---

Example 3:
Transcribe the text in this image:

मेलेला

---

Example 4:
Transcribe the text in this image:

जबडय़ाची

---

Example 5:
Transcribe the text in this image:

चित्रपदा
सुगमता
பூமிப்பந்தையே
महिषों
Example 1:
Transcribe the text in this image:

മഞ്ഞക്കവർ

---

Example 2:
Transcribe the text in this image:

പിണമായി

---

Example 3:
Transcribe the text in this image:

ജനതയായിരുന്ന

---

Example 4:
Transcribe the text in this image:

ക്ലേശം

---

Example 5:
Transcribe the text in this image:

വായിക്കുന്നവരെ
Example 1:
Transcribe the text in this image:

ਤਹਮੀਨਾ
=====
● **Problem details**:
Copy out every line of the data above, reproducing each character without alteration.

● **In response**:
---

Example 3:
Transcribe the text in this image:

मेलेला

---

Example 4:
Transcribe the text in this image:

जबडय़ाची

---

Example 5:
Transcribe the text in this image:

चित्रपदा
सुगमता
பூமிப்பந்தையே
महिषों
Example 1:
Transcribe the text in this image:

മഞ്ഞക്കവർ

---

Example 2:
Transcribe the text in this image:

പിണമായി

---

Example 3:
Transcribe the text in this image:

ജനതയായിരുന്ന

---

Example 4:
Transcribe the text in this image:

ക്ലേശം

---

Example 5:
Transcribe the text in this image:

വായിക്കുന്നവരെ
Example 1:
Transcribe the text in this image:

ਤਹਮੀਨਾ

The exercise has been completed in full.